La grande illusion

Le « coup de lune » ne figurant pas parmi les facteurs explicatifs ordinairement retenus des comportements politiques, il convient de rechercher ailleurs les raisons d'un double et si déconcertant bouleversement. Avons-nous affaire à l'émergence d'une nouvelle donne politique qui substituerait au clivage droite-gauche traditionnel, tel qu'il rythme la vie politique française depuis 1789, un clivage d'une autre nature, plus social et culturel que politique, dressant contre les élites de la politique, de la haute administration et du secteur privé les petits, ceux d'en bas, les figurants de la démocratie, progressivement rejetés à la lisière extérieure d'un système de décision de plus en plus oligarchique et mondialisé ? Avons-nous, au contraire, affaire à la simple accélération d'un jeu politique devenu endiablé dans ses rythmes mais demeuré fort classique dans ses ressorts, un jeu dont l'originalité apparente tiendrait en fait à la brutalité du contraste entre une séquence triomphale qui aurait consacré, au mois de mai, le professionnalisme électoral de Jacques Chirac et une séquence calamiteuse qui aurait trahi, en décembre, l'amateurisme social du nouveau chef de l'État et de son Premier ministre ?

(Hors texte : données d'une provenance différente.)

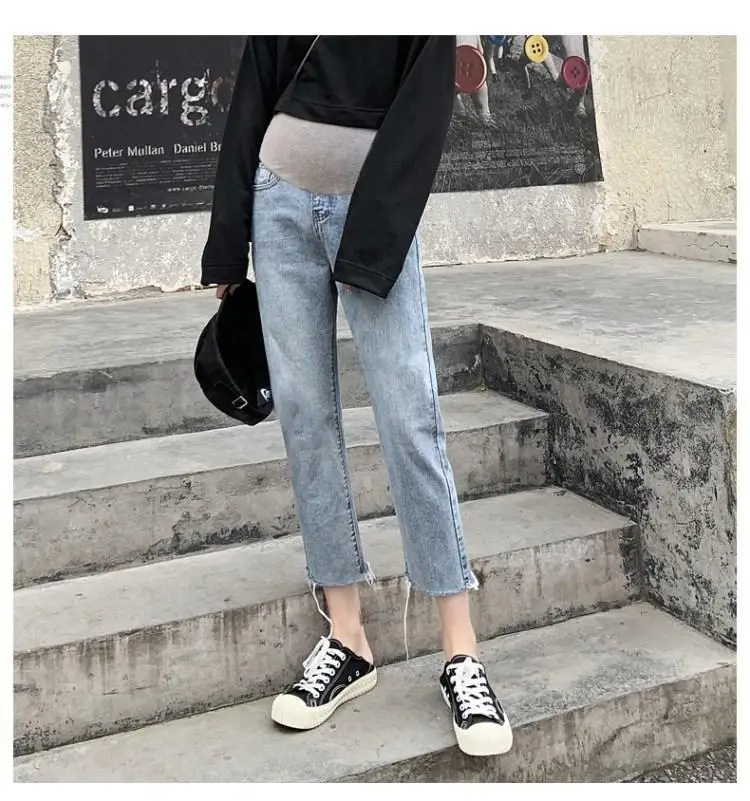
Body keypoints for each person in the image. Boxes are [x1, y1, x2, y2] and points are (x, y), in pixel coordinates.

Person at [201, 35, 512, 758]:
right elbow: (254, 93)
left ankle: (461, 652)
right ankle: (347, 639)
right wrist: (226, 241)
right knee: (305, 419)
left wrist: (373, 240)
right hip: (277, 205)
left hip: (373, 208)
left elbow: (425, 108)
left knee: (410, 418)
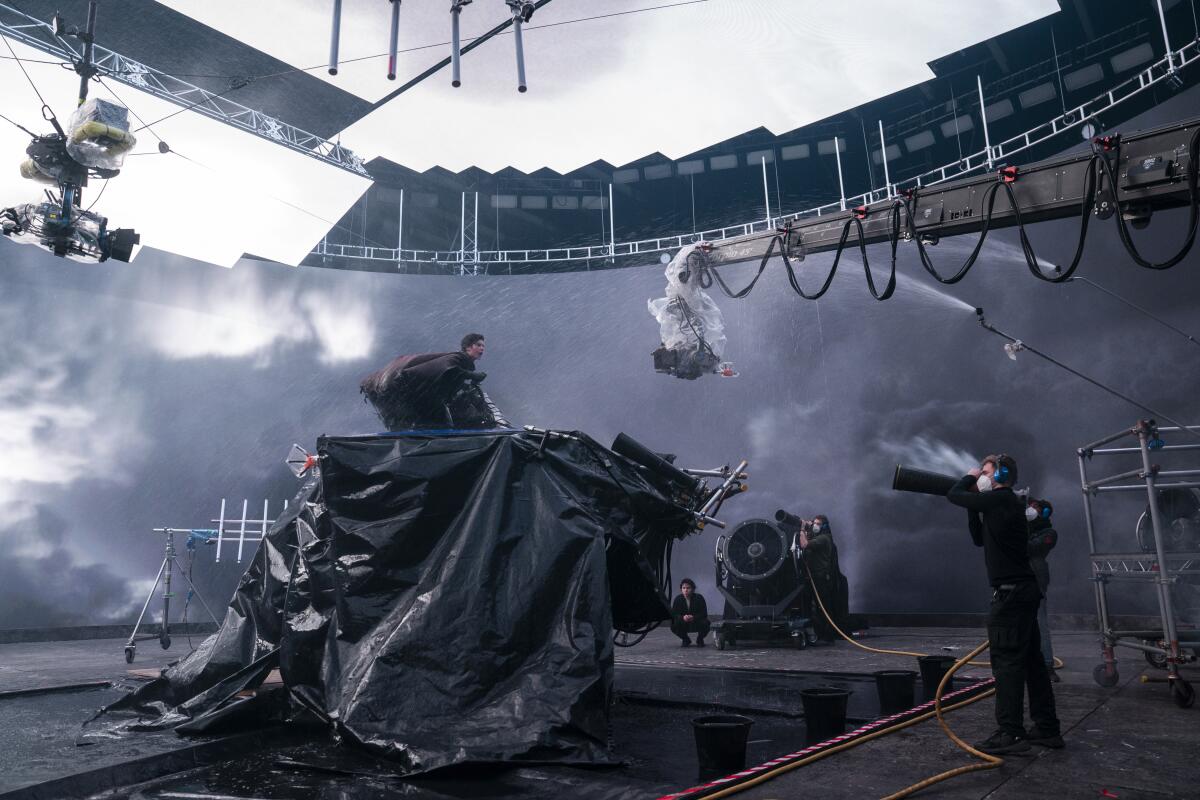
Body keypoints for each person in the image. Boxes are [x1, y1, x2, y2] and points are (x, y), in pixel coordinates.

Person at [947, 454, 1063, 754]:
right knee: (1033, 663)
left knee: (1007, 664)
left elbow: (953, 494)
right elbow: (978, 539)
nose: (981, 477)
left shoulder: (1002, 499)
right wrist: (973, 504)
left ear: (999, 475)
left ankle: (1010, 733)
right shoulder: (1001, 505)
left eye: (986, 472)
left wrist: (969, 478)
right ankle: (1047, 728)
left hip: (1012, 596)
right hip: (1022, 593)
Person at [360, 333, 505, 430]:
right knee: (442, 426)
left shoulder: (461, 362)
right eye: (478, 345)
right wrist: (473, 376)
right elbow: (449, 370)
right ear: (468, 347)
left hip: (411, 396)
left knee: (430, 426)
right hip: (411, 393)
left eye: (483, 346)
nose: (482, 348)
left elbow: (448, 379)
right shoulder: (458, 358)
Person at [798, 515, 848, 643]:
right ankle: (817, 633)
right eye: (814, 523)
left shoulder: (824, 538)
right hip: (813, 577)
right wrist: (807, 529)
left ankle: (828, 636)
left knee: (823, 607)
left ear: (824, 526)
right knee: (811, 606)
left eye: (818, 523)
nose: (815, 525)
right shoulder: (817, 537)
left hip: (820, 578)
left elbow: (804, 544)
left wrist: (802, 528)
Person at [1027, 497, 1060, 682]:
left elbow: (1031, 548)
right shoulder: (1025, 528)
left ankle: (1047, 665)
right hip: (1018, 576)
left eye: (1035, 508)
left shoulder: (1049, 533)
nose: (1031, 509)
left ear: (1045, 513)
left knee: (1040, 622)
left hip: (1035, 579)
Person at [670, 578, 711, 647]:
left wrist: (693, 617)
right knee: (673, 625)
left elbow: (704, 613)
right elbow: (674, 614)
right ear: (681, 589)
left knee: (706, 623)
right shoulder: (678, 599)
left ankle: (700, 639)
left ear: (693, 589)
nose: (686, 590)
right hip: (683, 622)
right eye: (683, 588)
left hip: (696, 621)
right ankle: (685, 639)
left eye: (688, 588)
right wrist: (683, 617)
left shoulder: (699, 598)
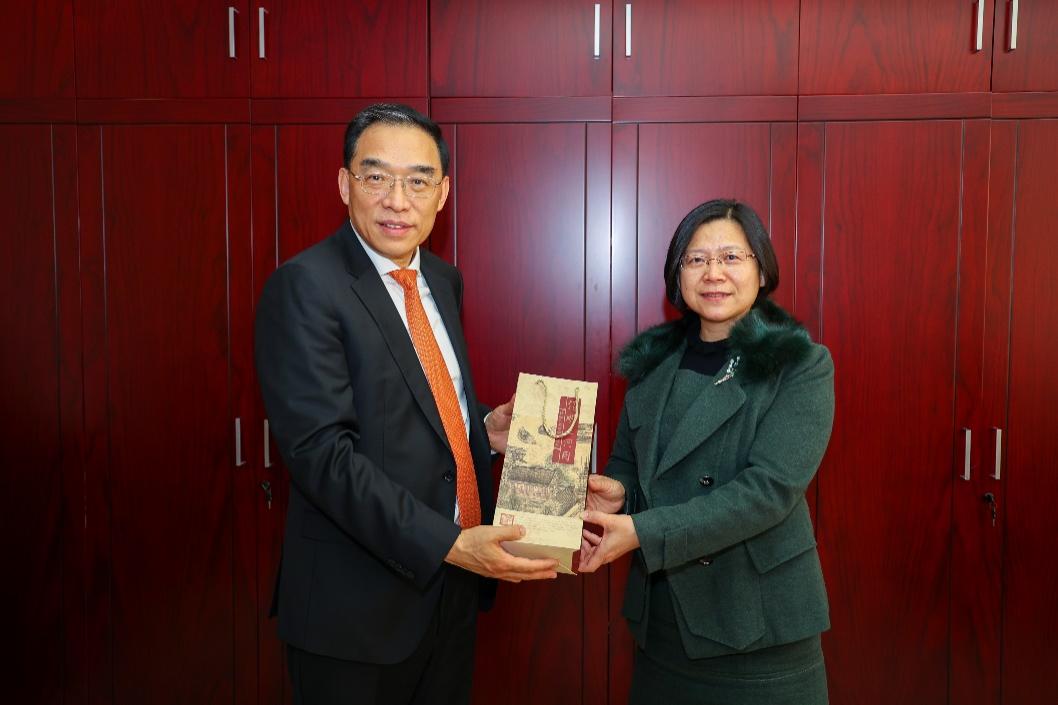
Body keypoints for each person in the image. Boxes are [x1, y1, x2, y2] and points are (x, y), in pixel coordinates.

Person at [254, 103, 559, 705]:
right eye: (376, 177)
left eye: (418, 181)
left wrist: (482, 429)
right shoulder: (306, 285)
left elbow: (416, 403)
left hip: (452, 591)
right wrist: (447, 543)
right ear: (345, 184)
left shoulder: (442, 280)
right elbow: (321, 455)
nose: (397, 200)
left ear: (442, 194)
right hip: (355, 610)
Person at [579, 199, 835, 704]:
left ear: (762, 270)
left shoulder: (799, 364)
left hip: (754, 624)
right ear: (678, 276)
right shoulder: (653, 364)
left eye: (731, 257)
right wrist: (618, 494)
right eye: (696, 259)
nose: (713, 273)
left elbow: (767, 493)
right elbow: (629, 465)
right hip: (663, 623)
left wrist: (643, 531)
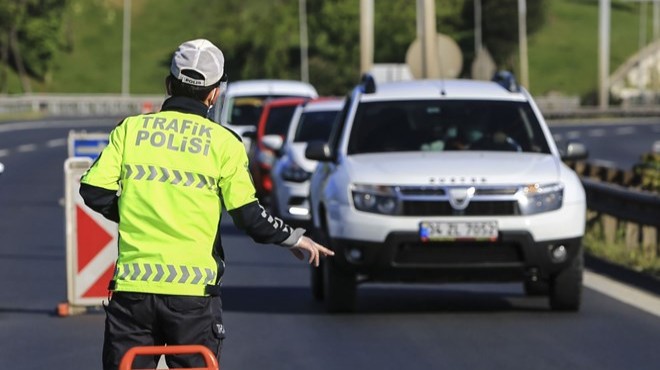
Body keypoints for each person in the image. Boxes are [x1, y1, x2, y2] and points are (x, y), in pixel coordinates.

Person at [79, 38, 334, 370]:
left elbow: (93, 190)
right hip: (193, 298)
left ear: (169, 84)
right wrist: (294, 237)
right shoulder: (224, 144)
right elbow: (248, 217)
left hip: (132, 293)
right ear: (215, 93)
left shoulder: (131, 131)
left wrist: (134, 212)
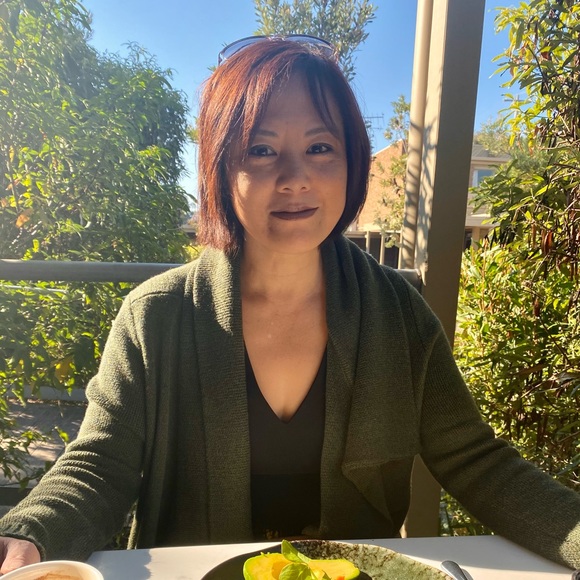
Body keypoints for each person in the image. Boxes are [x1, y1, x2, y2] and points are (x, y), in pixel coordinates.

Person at [0, 35, 579, 575]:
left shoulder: (398, 315)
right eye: (261, 149)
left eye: (320, 147)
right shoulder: (156, 317)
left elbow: (477, 460)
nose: (295, 178)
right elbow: (101, 463)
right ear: (221, 169)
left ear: (352, 161)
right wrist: (29, 535)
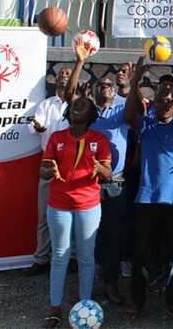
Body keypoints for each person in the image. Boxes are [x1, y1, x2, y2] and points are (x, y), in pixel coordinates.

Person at [123, 57, 173, 323]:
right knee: (140, 255)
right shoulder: (146, 125)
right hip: (147, 200)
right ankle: (137, 302)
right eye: (159, 100)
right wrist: (136, 80)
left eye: (169, 101)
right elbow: (128, 115)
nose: (164, 103)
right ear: (153, 103)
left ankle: (172, 301)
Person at [64, 38, 132, 305]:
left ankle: (110, 283)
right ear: (93, 91)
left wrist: (130, 83)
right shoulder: (89, 112)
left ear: (114, 90)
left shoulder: (122, 110)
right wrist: (80, 61)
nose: (105, 87)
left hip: (115, 184)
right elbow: (71, 96)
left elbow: (135, 101)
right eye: (100, 85)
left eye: (109, 85)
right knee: (86, 236)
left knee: (113, 236)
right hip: (87, 183)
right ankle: (85, 285)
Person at [39, 96, 112, 328]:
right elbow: (43, 170)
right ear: (68, 112)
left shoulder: (99, 139)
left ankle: (85, 305)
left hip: (88, 205)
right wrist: (49, 171)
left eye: (85, 105)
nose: (78, 106)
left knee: (86, 257)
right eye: (75, 104)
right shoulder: (56, 137)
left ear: (91, 115)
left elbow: (107, 171)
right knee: (60, 255)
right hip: (58, 204)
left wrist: (100, 167)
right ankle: (55, 307)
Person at [25, 66, 72, 277]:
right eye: (61, 73)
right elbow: (34, 128)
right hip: (48, 162)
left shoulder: (77, 105)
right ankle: (41, 258)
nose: (64, 76)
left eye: (68, 74)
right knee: (44, 213)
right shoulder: (45, 105)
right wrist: (37, 127)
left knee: (72, 213)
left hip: (72, 164)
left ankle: (70, 260)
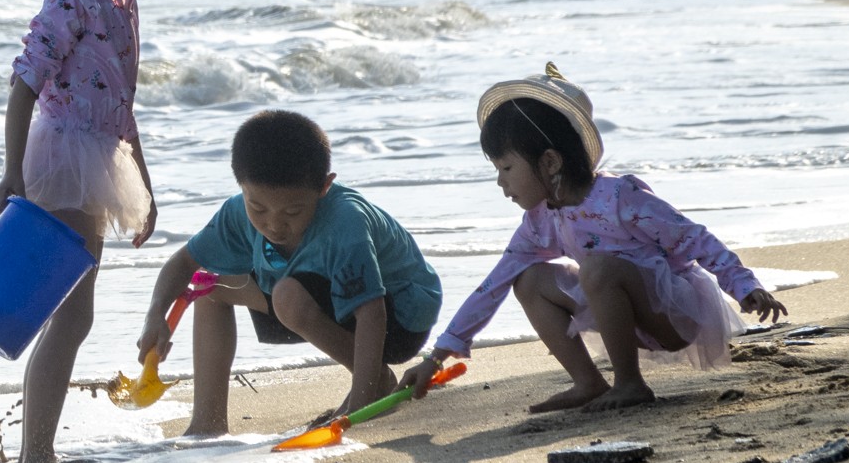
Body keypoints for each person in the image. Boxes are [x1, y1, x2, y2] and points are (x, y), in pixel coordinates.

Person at [401, 63, 788, 412]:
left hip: (673, 313)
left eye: (506, 167)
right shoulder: (542, 220)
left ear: (550, 162)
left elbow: (692, 238)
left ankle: (630, 383)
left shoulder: (621, 197)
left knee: (600, 267)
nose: (500, 181)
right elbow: (492, 286)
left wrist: (743, 285)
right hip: (619, 314)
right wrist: (436, 358)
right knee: (527, 278)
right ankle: (588, 382)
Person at [0, 0, 165, 463]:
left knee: (74, 313)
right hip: (63, 161)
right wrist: (11, 171)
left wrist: (144, 187)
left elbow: (124, 103)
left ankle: (36, 450)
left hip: (101, 161)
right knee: (70, 314)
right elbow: (24, 82)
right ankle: (35, 455)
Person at [138, 110, 443, 434]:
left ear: (325, 187)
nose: (274, 224)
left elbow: (372, 313)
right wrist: (155, 314)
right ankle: (206, 425)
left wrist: (357, 412)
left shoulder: (345, 222)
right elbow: (183, 263)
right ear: (242, 188)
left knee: (287, 295)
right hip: (317, 298)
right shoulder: (237, 212)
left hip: (401, 316)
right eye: (258, 208)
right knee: (208, 285)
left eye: (293, 211)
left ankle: (375, 382)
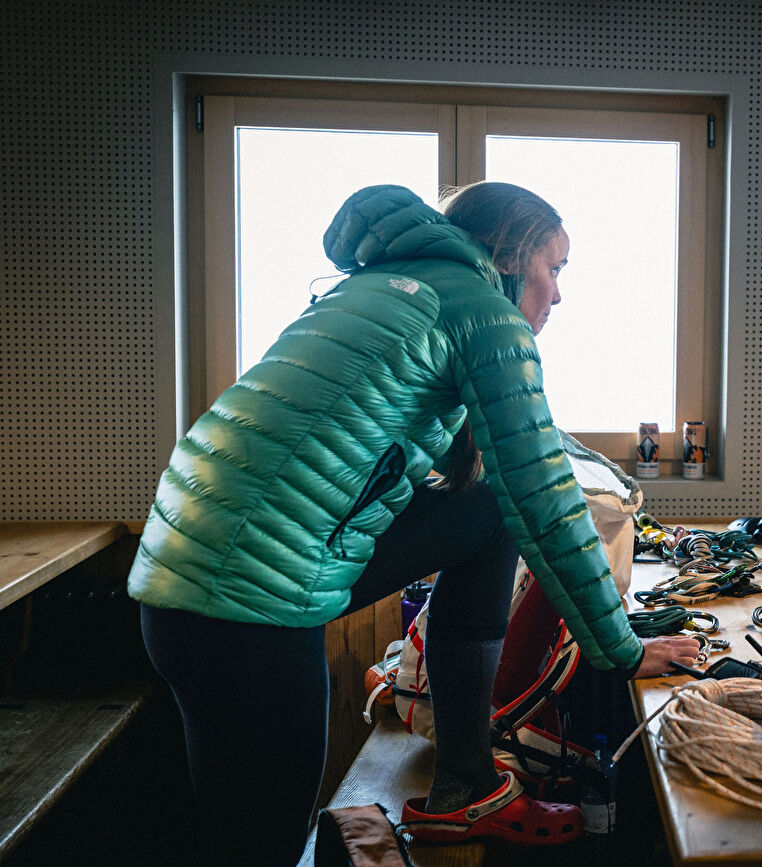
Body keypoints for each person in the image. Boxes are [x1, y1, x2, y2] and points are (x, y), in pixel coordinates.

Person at [128, 181, 699, 865]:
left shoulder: (379, 289)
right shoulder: (484, 314)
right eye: (555, 267)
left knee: (485, 511)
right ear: (512, 257)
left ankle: (466, 783)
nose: (558, 293)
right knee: (267, 846)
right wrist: (623, 652)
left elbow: (447, 482)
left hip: (181, 576)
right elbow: (545, 502)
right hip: (248, 604)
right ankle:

Le triomphe de l'ambiguïté

À l'appui de la première thèse figurent d'abord l'exaspération croissante d'une opinion traversée par une crise de confiance impressionnante à l'égard des hommes politiques et des élites technocratiques de tous bords ainsi que la persistance d'un clivage politique issu de la campagne référendaire sur Maastricht et profondément original par rapport au clivage droite-gauche traditionnel : pour ou contre l'Europe, pour ou contre l'ouverture extérieure, pour ou contre la stabilité monétaire. Loin d'être indépendants l'un de l'autre, ces deux phénomènes se combinent : les chantres de l'« exception française », du Front national au Parti communiste, de Jean-Pierre Chevènement à Philippe Séguin, recrutant en bas de l'échelle sociale ; les partisans de la construction européenne et de l'adaptation du pays à la nouvelle donne mondiale se rencontrant principalement parmi les élites économiques, administratives et intellectuelles du pays. Ainsi s'expliquerait le succès des thèmes qui ont fait la fortune électorale de Jacques Chirac dans les premiers mois de 1995 : la dénonciation de la « pensée unique », la volonté de réduire la « fracture sociale », l'appel à un « renversement des priorités économiques » par rapport aux politiques de rigueur successivement menées depuis 1983 par la gauche et par la droite. La désillusion populaire, sensible dès les élections municipales des 11 et 18 juin, éclatante à la rentrée, ravageuse avec la crise sociale de décembre, procéderait du sentiment que « les promesses de la campagne n'ont pas été tenues » et que le nouveau pouvoir serait incapable de s'affranchir des logiques européennes, monétaristes et mondialistes des gestions précédentes. La nomination à Matignon d'Alain Juppé, c'est-à-dire du plus orthodoxe des technocrates chiraquiens, la démission à la fin du mois d'août d'Alain Madelin, le changement de cap brutalement annoncé par le chef de l'État dans son allocution du 26 octobre, le rigorisme machiste qui présida à la constitution du gouvernement Juppé II, le 7 novembre, et, enfin, l'annonce simultanée de la réforme de la Sécurité sociale et du projet de contrat-plan SNCF apparaissent comme autant d'étapes dans un processus d'effeuillage idéologique du candidat Chirac par le président Chirac.

Il est clair, en premier lieu, que Jacques Chirac s'est gardé, tout au long de sa campagne, de tirer toutes les conséquences de sa volonté proclamée et affichée de rupture par rapport aux priorités gouvernementales antérieures. Il affiche, en particulier, son souci de poursuivre la construction européenne, de relancer l'entente franco-allemande et de réaliser, dans les délais prévus par le traité de Maastricht, le passage à la monnaie unique. Bien plus, la dynamique de la campagne du maire de Paris est tout entière caractérisée par un strict parallélisme entre la modération progressive de ses attaques anti-européennes et la reconquête de l'opinion. Parallélisme logique si l'on songe que le plus populaire des candidats potentiels à l'élection présidentielle, Jacques Delors, était en même temps le plus européen de ceux-ci. Parallélisme qui invite toutefois à nuancer l'opinion selon laquelle les actions de Jacques Chirac à la « Bourse » des valeurs politiques seraient en quelque sorte indexées sur son aptitude à assumer les attentes anti-européennes des adversaires de la monnaie unique et des champions de l'« autre politique ».